**EXCERPTED DATA**
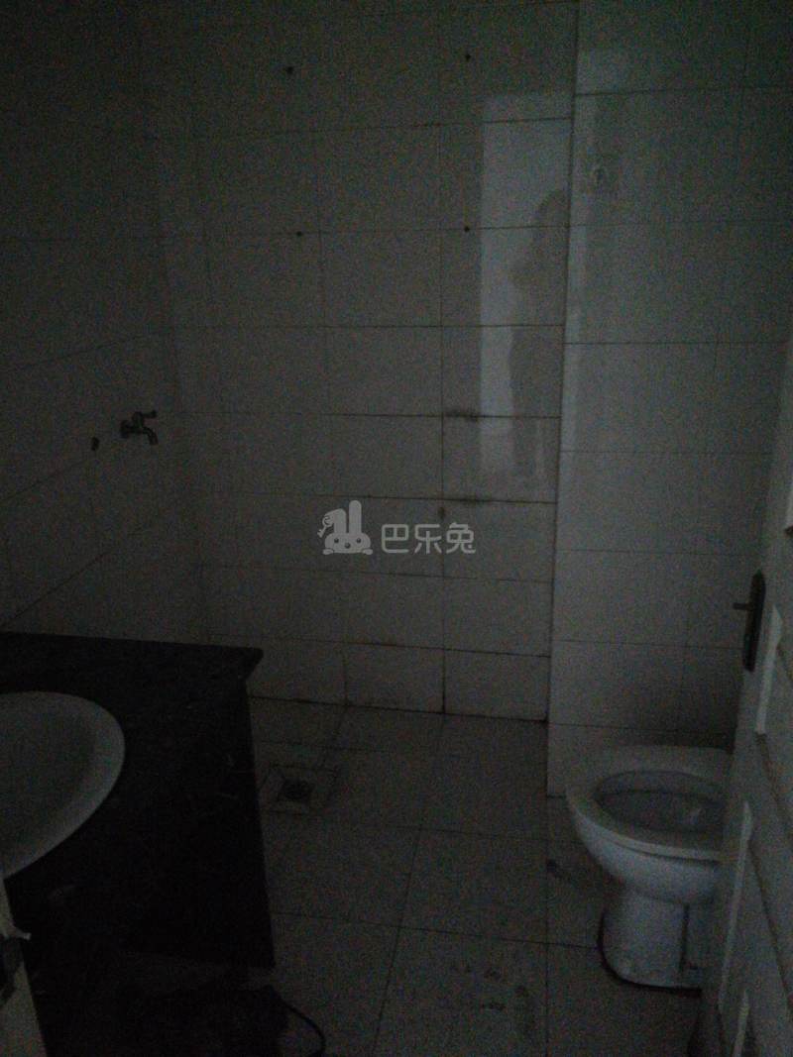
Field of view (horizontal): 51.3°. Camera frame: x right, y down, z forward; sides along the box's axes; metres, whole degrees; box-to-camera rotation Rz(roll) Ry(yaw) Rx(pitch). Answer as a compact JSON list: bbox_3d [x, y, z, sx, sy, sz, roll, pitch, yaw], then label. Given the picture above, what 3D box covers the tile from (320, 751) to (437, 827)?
[{"bbox_3d":[-0.071,0.737,2.355,0.330,0.010,0.327,2,20,9],"label":"tile"}]

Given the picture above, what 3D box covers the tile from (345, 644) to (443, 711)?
[{"bbox_3d":[-0.006,0.490,2.712,0.330,0.234,0.012,2,21,10],"label":"tile"}]

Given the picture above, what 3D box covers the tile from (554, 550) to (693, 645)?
[{"bbox_3d":[0.562,0.174,2.067,0.329,0.250,0.010,2,21,10],"label":"tile"}]

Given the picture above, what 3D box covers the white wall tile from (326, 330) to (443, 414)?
[{"bbox_3d":[-0.034,-0.449,2.364,0.330,0.251,0.012,2,21,10],"label":"white wall tile"}]

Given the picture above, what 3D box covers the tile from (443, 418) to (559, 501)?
[{"bbox_3d":[0.297,-0.202,2.391,0.330,0.250,0.010,2,20,10],"label":"tile"}]

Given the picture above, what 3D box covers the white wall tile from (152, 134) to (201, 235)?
[{"bbox_3d":[-0.597,-0.940,2.279,0.124,0.250,0.010,2,20,10],"label":"white wall tile"}]

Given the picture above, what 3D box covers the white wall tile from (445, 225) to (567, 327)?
[{"bbox_3d":[0.284,-0.675,2.218,0.330,0.250,0.010,2,20,10],"label":"white wall tile"}]

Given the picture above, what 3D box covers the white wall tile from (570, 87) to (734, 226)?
[{"bbox_3d":[0.535,-0.774,1.728,0.334,0.251,0.012,2,21,10],"label":"white wall tile"}]

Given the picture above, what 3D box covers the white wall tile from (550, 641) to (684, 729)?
[{"bbox_3d":[0.565,0.409,2.143,0.330,0.251,0.010,2,20,9],"label":"white wall tile"}]

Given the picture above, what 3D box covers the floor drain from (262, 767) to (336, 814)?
[{"bbox_3d":[-0.290,0.750,2.361,0.207,0.015,0.195,2,21,10],"label":"floor drain"}]

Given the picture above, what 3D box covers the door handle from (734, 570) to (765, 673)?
[{"bbox_3d":[0.498,0.130,1.173,0.040,0.157,0.047,3,21,13],"label":"door handle"}]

**ABOUT THIS TASK**
Transcribe each entry precisely as given, leaving the pictures out.

**RESULT OF THIS EXERCISE**
Field of view (horizontal): 51.3°. Camera frame: x right, y down, z forward; sides along the box's axes; metres, whole degrees; box-to-camera rotation Rz(roll) Ry(yaw) Rx(pitch). Answer as a compact JSON list: bbox_3d [x, y, z, sx, sy, sz, roll, pitch, yaw], then label. Given the picture above, what 3D box covers the tile from (320, 751) to (437, 827)?
[{"bbox_3d":[-0.071,0.737,2.355,0.330,0.010,0.327,2,20,9],"label":"tile"}]

Given the picture above, what 3D box covers the tile from (345, 644) to (443, 711)?
[{"bbox_3d":[-0.006,0.490,2.712,0.330,0.234,0.012,2,21,10],"label":"tile"}]

Given the picture above, what 3D box covers the tile from (554, 550) to (693, 645)?
[{"bbox_3d":[0.562,0.174,2.067,0.329,0.250,0.010,2,21,10],"label":"tile"}]

Given the picture above, what 3D box covers the white wall tile from (326, 330) to (443, 414)?
[{"bbox_3d":[-0.034,-0.449,2.364,0.330,0.251,0.012,2,21,10],"label":"white wall tile"}]

Given the picture above, what 3D box covers the tile from (443, 418) to (559, 501)?
[{"bbox_3d":[0.297,-0.202,2.391,0.330,0.250,0.010,2,20,10],"label":"tile"}]

Given the picture above, what 3D box covers the white wall tile from (152, 134) to (201, 235)?
[{"bbox_3d":[-0.597,-0.940,2.279,0.124,0.250,0.010,2,20,10],"label":"white wall tile"}]

Given the picture above, what 3D box covers the white wall tile from (445, 225) to (567, 327)?
[{"bbox_3d":[0.284,-0.675,2.218,0.330,0.250,0.010,2,20,10],"label":"white wall tile"}]

Given the picture above, what 3D box covers the white wall tile from (570, 87) to (734, 226)?
[{"bbox_3d":[0.535,-0.774,1.728,0.334,0.251,0.012,2,21,10],"label":"white wall tile"}]

Given the picture above, what 3D box covers the white wall tile from (550, 641) to (684, 729)?
[{"bbox_3d":[0.565,0.409,2.143,0.330,0.251,0.010,2,20,9],"label":"white wall tile"}]

Given the picture above, what 3D box covers the floor drain from (262, 767) to (336, 814)?
[{"bbox_3d":[-0.290,0.750,2.361,0.207,0.015,0.195,2,21,10],"label":"floor drain"}]

Given the picture above, what 3D box covers the door handle from (734, 570) to (765, 673)?
[{"bbox_3d":[0.498,0.130,1.173,0.040,0.157,0.047,3,21,13],"label":"door handle"}]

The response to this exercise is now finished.